Monday, March 30, 2009

The Happening

I watched The Happening* this weekend. Yes, yes, I know – it got slated. But I am a sucker for apocalyptic fiction, and I hoped it might confound the reviews. Sadly, it didn’t.

Imagine you’d let Al Gore write a sci-fi chiller. What would he write it about? Why, the environment, of course. And what would the crushingly dull moral be of the that chiller? That we should respect the environment more. Because it could turn against us. Oooo, scary.

Except it isn’t scary. Trees don’t actually kill people by releasing chemicals that make them want to kill themselves. And this film doesn’t make me want to save the trees for fear that they will unleash a terrible revenge on us all. In fact, if I did believe that, then I’d buy a frigging chainsaw and cut a few of them down. Just to be on the safe side.

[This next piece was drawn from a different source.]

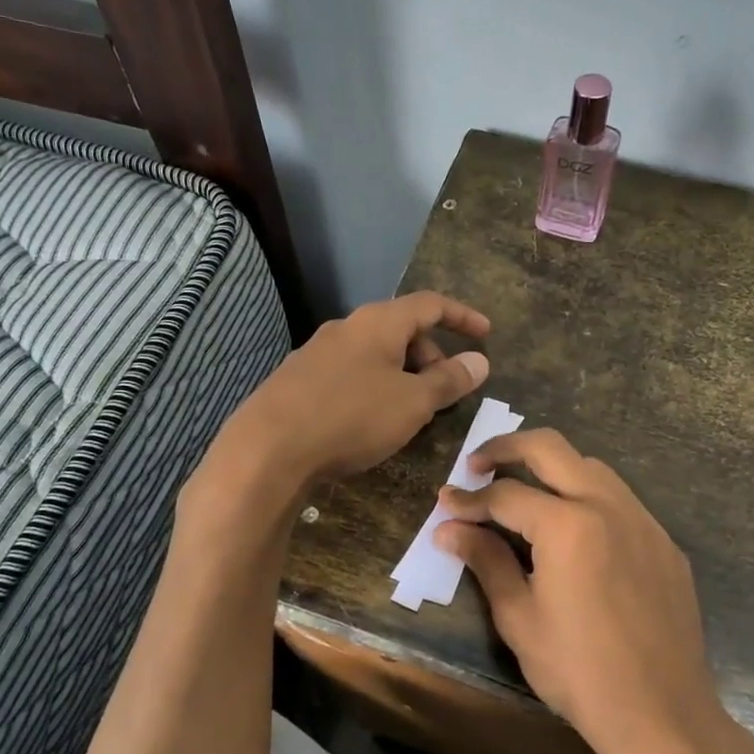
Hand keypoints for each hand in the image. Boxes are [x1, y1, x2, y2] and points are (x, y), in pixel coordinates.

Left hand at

And few films have made the threat of mass suicide seem so boring. Basically, if the trees get you, they’ll make you stop, take a few steps back, and kill yourself. And not just kill yourself, but kill yourself in ludicrous ways. So you have the man who, rather than hanging himself with his shoelaces or a belt, decides on death by combine harvester. Or the old woman who decides head butting a window until there is like glass in her face and everything is the best way to shuffle off this mortal coil. And in the background you have a chinless wonder of teacher (who teaches the most placid pupils ever) running around with this girl and his extremely dull wife in ever-decreasing circles until the whole horror just… stops.

The whole experience compares unfavourably to another apocalyptic film released last year; The Mist. In that film, the menace is tangible and real. The whole picture is claustrophobic and terrifying. There is no attempt to make a social point with the threat; it is horrific monsters causing the calamity. As opposed to The Happening, which is basically about people running through the countryside in the summer to escape the wind.

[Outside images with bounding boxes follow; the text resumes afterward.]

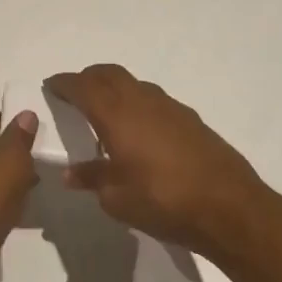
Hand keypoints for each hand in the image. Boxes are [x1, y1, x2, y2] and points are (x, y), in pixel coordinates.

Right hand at [45, 64, 273, 256]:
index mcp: (118, 116)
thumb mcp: (117, 197)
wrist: (229, 207)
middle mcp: (143, 102)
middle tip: (75, 90)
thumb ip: (92, 178)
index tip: (52, 85)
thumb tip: (71, 174)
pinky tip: (138, 130)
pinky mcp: (192, 121)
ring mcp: (171, 108)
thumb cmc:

Somewhere within The Happening, there is a great story. And if the script had been rewritten, then we could have had a classic film on our hands. If I was to change anything, it would be to change the pace of the film. By showing the menace from the outset, the director is forced into more and more outrageous death scenes to try to ramp up the tension, and also has to pad out the film with a lot of running around. As a result, we end up with unintentional hilarity. Instead, the events in New York should have been told rather than shown, to a group of people who don’t really care about what is happening in the Big Apple. Then the menace should get closer and closer to them, provoking more and more fear from the members of the remote community. Then, when the calamity hits the town (say, at the 45 minute mark in the film), we’d know (and hopefully care) about the characters, and the mass suicides would be all the more devastating as they would be jarring and the result of the director creating dread in the first half of the film. There is a reason why the first half of The Birds has little to do with the mayhem of the second half of the film – it makes the second half far more effective.

M. Night Shyamalan can write decent films. Where he struggles is bringing his films to the big screen. Even his best films – like The Sixth Sense and Signs seem flatly directed, with occasional flashes of brilliance. But watching The Happening made me feel that he lost his way by being unable to write a decent story and put that story on the big screen. If I was him, I’d be more inclined to focus on writing great scripts and letting someone else direct them. That way, we may get another classic film form Shyamalan. As it stands, I think his films will end up being living proof of the law of diminishing returns.

*Terrible, terrible title by the way. Makes it sound like a 1960’s style party, or something. “Yo, dude, you heading to the happening, man? Be there or, y’know, like, be square.”